What you have to do »
Copy out the text of every entry, substituting "Entebbe" for each "Kampala" and keeping everything else the same. Leave the pictures out of your answer.

[Text data extracted from pages]
===============
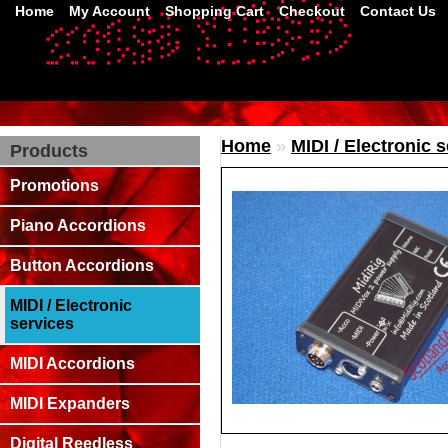
Home
My Account
Shopping Cart
Checkout
Contact Us
Home
»
MIDI / Electronic 
Products
Promotions
Piano Accordions
Button Accordions
MIDI / Electronic
services
MIDI Accordions
MIDI Expanders
Digital Reedless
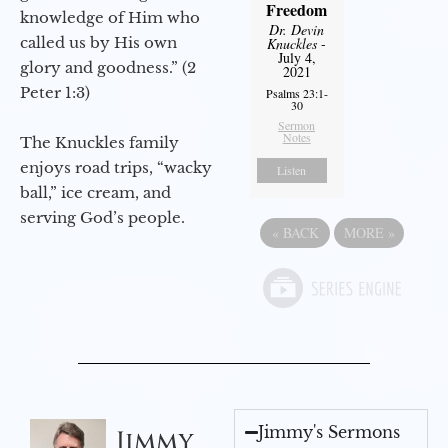
Freedom
knowledge of Him who
Dr. Devin
called us by His own
Knuckles
-
July 4,
glory and goodness.” (2
2021
Peter 1:3)
Psalms 23:1-
30
Sermon
Notes
The Knuckles family
enjoys road trips, “wacky
Listen
ball,” ice cream, and
serving God’s people.
«
BACK
MORE
»
Jimmy's Sermons
Jimmy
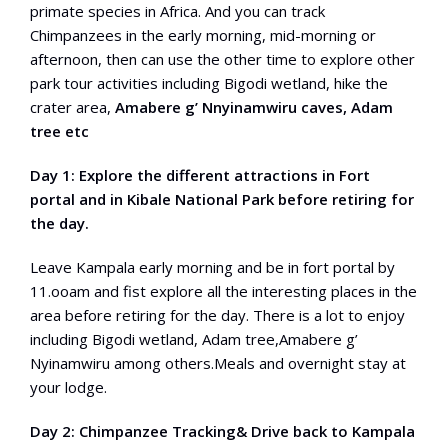
primate species in Africa. And you can track
Chimpanzees in the early morning, mid-morning or
afternoon, then can use the other time to explore other
park tour activities including Bigodi wetland, hike the
crater area,
Amabere g’ Nnyinamwiru caves, Adam
tree etc
Day 1: Explore the different attractions in Fort
portal and in Kibale National Park before retiring for
the day.
Leave Kampala early morning and be in fort portal by
11.ooam and fist explore all the interesting places in the
area before retiring for the day. There is a lot to enjoy
including Bigodi wetland, Adam tree,Amabere g’
Nyinamwiru among others.Meals and overnight stay at
your lodge.
Day 2: Chimpanzee Tracking& Drive back to Kampala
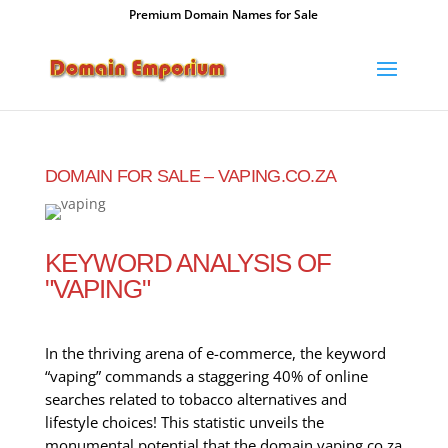
Premium Domain Names for Sale
DOMAIN FOR SALE – VAPING.CO.ZA
KEYWORD ANALYSIS OF
"VAPING"
In the thriving arena of e-commerce, the keyword
“vaping” commands a staggering 40% of online
searches related to tobacco alternatives and
lifestyle choices! This statistic unveils the
monumental potential that the domain vaping.co.za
===============
Response box »
Home
My Account
Shopping Cart
Checkout
Contact Us
Home
»
MIDI / Electronic 
Products
Promotions
Piano Accordions
Button Accordions
MIDI / Electronic
services
MIDI Accordions
MIDI Expanders
Digital Reedless
Freedom
knowledge of Him who
Dr. Devin
called us by His own
Knuckles
-
July 4,
glory and goodness.” (2
2021
Peter 1:3)
Psalms 23:1-
30
Sermon
Notes
The Knuckles family
enjoys road trips, “wacky
Listen
ball,” ice cream, and
serving God’s people.
«
BACK
MORE
»
Jimmy's Sermons
Jimmy
primate species in Africa. And you can track
Chimpanzees in the early morning, mid-morning or
afternoon, then can use the other time to explore other
park tour activities including Bigodi wetland, hike the
crater area,
Amabere g’ Nnyinamwiru caves, Adam
tree etc
Day 1: Explore the different attractions in Fort
portal and in Kibale National Park before retiring for
the day.
Leave Entebbe early morning and be in fort portal by
11.ooam and fist explore all the interesting places in the
area before retiring for the day. There is a lot to enjoy
including Bigodi wetland, Adam tree,Amabere g’
Nyinamwiru among others.Meals and overnight stay at
your lodge.
Day 2: Chimpanzee Tracking& Drive back to Entebbe
Premium Domain Names for Sale
DOMAIN FOR SALE – VAPING.CO.ZA
KEYWORD ANALYSIS OF
"VAPING"
In the thriving arena of e-commerce, the keyword
“vaping” commands a staggering 40% of online
searches related to tobacco alternatives and
lifestyle choices! This statistic unveils the
monumental potential that the domain vaping.co.za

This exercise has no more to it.